[Exercise brief]
Skip the images and return the records below exactly.

··· Records shown ···

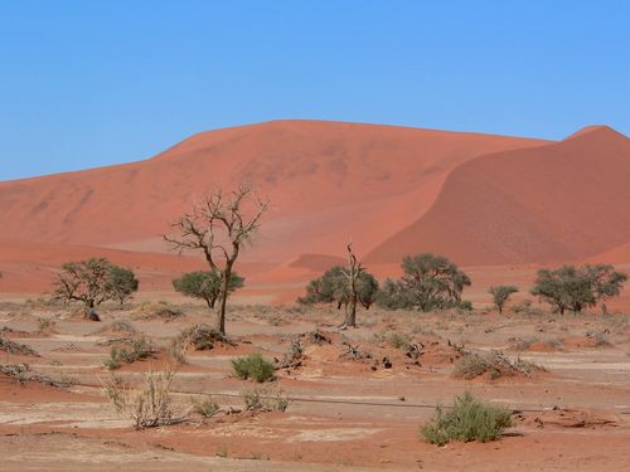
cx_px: 315
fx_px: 3240
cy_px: 236
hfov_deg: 11.1
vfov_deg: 8.3
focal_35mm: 178
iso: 80
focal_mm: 29.6
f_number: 5.6
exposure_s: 1/800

···

[Written solution]
cx_px: 315
fx_px: 3240
cy_px: 236
hfov_deg: 11.1
vfov_deg: 8.3
focal_35mm: 178
iso: 80
focal_mm: 29.6
f_number: 5.6
exposure_s: 1/800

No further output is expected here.